Cross-validation is a vital step in evaluating a model. It maximizes the amount of data that is used to train the model.
In cross-validation, we split the training data into several subgroups. Then we use each of them in turn to evaluate the model fitted on the remaining portion of the data. It helps us to obtain reliable estimates of the model's generalization performance. So, it helps us to understand how well the model performs on unseen data. We can perform cross validation as follows:-

In [None]:
# import the library
from sklearn.model_selection import cross_val_score

# Compute 4-fold cross-validation scores: cv_scores
cv_scores = cross_val_score(lm, X, y, cv=4)

print("Average 4-Fold CV Score: {}".format(np.mean(cv_scores).round(4)))

# Applying regression using Statsmodel library

In [None]:
import statsmodels.api as sm
X1 = sm.add_constant(X)
results = sm.OLS(y,X1).fit()
results.summary()

**CONCLUSION :**

* R-squared (0.769) implies that our regression line explains 76% variation of y.
* A predictor that has a low p-value is likely to be a meaningful addition to our model because changes in the predictor's value are related to changes in the response variable.
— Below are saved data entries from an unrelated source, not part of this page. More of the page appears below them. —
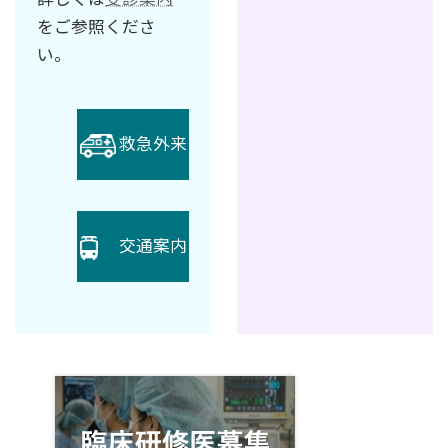
をご参照くださ
い。
救急外来
交通案内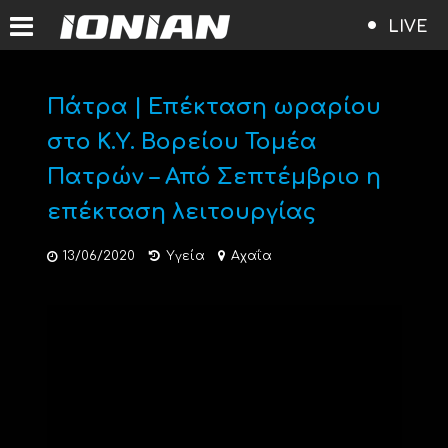
LIVE
Πάτρα | Επέκταση ωραρίου
στο Κ.Υ. Βορείου Τομέα
Πατρών – Από Σεπτέμβριο η
επέκταση λειτουργίας
13/06/2020
Υγεία
Αχαΐα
Seeing p-values in table we can conclude that all our variables are significant except 'children_Two' which is infact surprising.
* Durbin-Watson test suggests that there is negligible autocorrelation as it is close to 2. Assumption of autocorrelation is also satisfied.
* > Prob(Omnibus): One of the assumptions of OLS is that the errors are normally distributed. Omnibus test is performed in order to check this. Here, the null hypothesis is that the errors are normally distributed. Prob(Omnibus) is supposed to be close to the 1 in order for it to satisfy the OLS assumption.
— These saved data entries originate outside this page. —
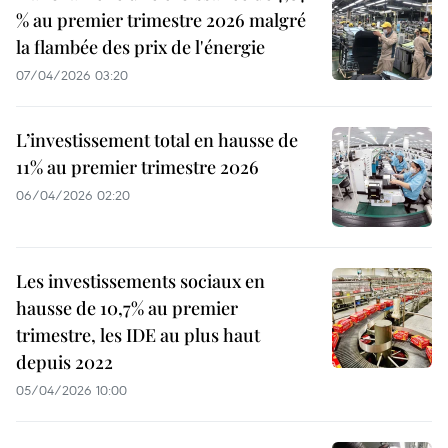
% au premier trimestre 2026 malgré
la flambée des prix de l'énergie
07/04/2026 03:20
L’investissement total en hausse de
11% au premier trimestre 2026
06/04/2026 02:20
Les investissements sociaux en
hausse de 10,7% au premier
trimestre, les IDE au plus haut
depuis 2022
05/04/2026 10:00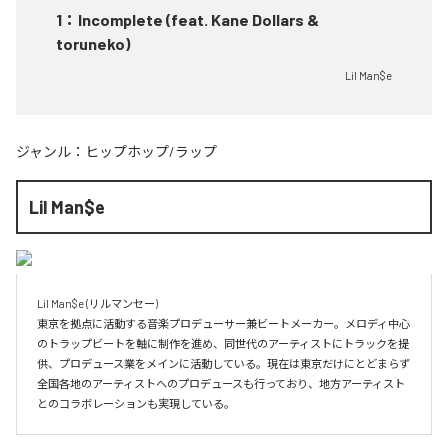
1
：
Incomplete (feat. Kane Dollars &
toruneko)
Lil Man$e
ジャンル：
ヒップホップ/ラップ
Lil Man$e
Lil Man$e (リルマンセー)

東京を拠点に活動する音楽プロデューサー兼ビートメーカー。メロディ中心
のトラップビートを軸に制作を進め、同世代のアーティストにトラックを提
供、プロデュース業をメインに活動している。現在は東京だけにとどまらず
全国各地のアーティストへのプロデュースも行っており、地方アーティスト
とのコラボレーションも実現している。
* In this case Prob(Omnibus) is 0., which implies that the OLS assumption is not satisfied. Due to this, the coefficients estimated out of it are not Best Linear Unbiased Estimators(BLUE).
* It seems like a case where we would need to model this data using methods that can model non-linear relationships. Also variables need to be transformed to satisfy the normality assumption.

# Polynomial Regression

The implementation of polynomial regression is a two-step process. First, we transform our data into a polynomial using the PolynomialFeatures function from sklearn and then use linear regression to fit the parameters. With the increasing degree of the polynomial, the complexity of the model also increases. Therefore, the value of n must be chosen precisely. If this value is low, then the model won’t be able to fit the data properly and if high, the model will overfit the data easily.

In [None]:
# Fitting Polynomial Regression to the dataset 
from sklearn.preprocessing import PolynomialFeatures 
  
poly = PolynomialFeatures(degree = 2) 
X_poly = poly.fit_transform(X_train)
poly.fit(X_poly, y_train) 
lin2 = LinearRegression() 
lin2.fit(X_poly, y_train)
poly_pred=lin2.predict(poly.fit_transform(X_test))
# Visualising the Polynomial Regression results 
# Our predictions
plt.scatter(y_test,poly_pred)
# Perfect predictions
plt.plot(y_test,y_test,'r');

In [None]:
print(f"Mean absolute error (MAE) is: {mean_absolute_error(y_test,poly_pred).round(3)}\n\
Mean squared error (MSE) is: {mean_squared_error(y_test,poly_pred).round(3)}\n\
Root Mean Squared error (RMSE) is: {np.sqrt(mean_squared_error(y_test,poly_pred)).round(3)}\n\
Explained Variance Score is: {explained_variance_score(y_test,poly_pred).round(3)}\n\
R-squared for transformed target variable is: {r2_score(y_test,poly_pred).round(3)}")

In [None]:
print(f"R-squared for actual target variable is: {r2_score(np.exp(y_test),np.exp(poly_pred)).round(3)}")

So, RMSE decreased from 0.417 to 0.345 and R-squared increased to 85%.